Brussels sprouts, information about crop management
Brussels sprouts (Brassica oleracea var. gemmifera) are grown for the sprouts that form at the base of the leaves and are consumed in various forms during the autumn-winter period. The plants are resistant to low temperatures and in areas with mild winters, the plants can remain in the field until spring. The Brussels sprouts have a pleasant taste and contain significant amounts of vitamins and minerals. It also has therapeutic properties.

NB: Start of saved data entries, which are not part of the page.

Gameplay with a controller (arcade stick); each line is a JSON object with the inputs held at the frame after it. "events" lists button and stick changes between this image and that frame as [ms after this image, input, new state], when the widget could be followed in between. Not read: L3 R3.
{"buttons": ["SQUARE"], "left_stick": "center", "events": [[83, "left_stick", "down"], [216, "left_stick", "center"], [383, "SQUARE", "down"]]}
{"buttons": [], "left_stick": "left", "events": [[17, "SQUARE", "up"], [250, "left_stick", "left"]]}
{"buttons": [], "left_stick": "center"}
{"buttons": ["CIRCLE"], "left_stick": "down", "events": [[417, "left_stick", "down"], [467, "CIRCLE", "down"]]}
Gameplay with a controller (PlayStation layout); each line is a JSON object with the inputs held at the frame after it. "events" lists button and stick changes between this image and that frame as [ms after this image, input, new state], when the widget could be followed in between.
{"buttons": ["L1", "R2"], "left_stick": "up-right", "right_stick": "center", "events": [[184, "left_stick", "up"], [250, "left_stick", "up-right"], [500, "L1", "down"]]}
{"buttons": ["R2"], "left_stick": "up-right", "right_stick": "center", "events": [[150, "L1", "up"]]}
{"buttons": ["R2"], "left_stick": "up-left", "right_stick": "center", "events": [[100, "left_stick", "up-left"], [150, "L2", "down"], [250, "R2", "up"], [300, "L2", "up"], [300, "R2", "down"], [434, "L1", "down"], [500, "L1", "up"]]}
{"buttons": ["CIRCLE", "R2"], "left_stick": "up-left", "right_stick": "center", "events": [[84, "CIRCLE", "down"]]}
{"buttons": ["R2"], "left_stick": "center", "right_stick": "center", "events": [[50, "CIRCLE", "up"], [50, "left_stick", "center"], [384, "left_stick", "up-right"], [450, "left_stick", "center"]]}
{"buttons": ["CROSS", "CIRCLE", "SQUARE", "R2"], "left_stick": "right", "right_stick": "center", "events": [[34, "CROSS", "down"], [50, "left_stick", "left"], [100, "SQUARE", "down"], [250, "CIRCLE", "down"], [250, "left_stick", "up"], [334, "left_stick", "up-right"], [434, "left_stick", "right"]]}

The plant is native to the Mediterranean Sea and the Atlantic Ocean and was introduced into the culture in the 18th century. It quickly became very popular and cultivation spread to Great Britain, Belgium, Holland, and France. The highest consumption of Brussels sprouts is in the UK, the Netherlands, and Belgium.
It is a biennial plant with a well-developed root system. The stem is tall, 0.8-1.2 m, with petiolate, cordate leaves. On the stem, 40-70 buds will form, from which the greenish sprouts will develop. At consumption maturity, the sprouts will be 3-4 cm in diameter and as they develop, the leaves begin to fall off. In the second year of growth, flowering stems with yellow flowers will form out of the sprouts. One plant has between 3000 and 5000 flowers.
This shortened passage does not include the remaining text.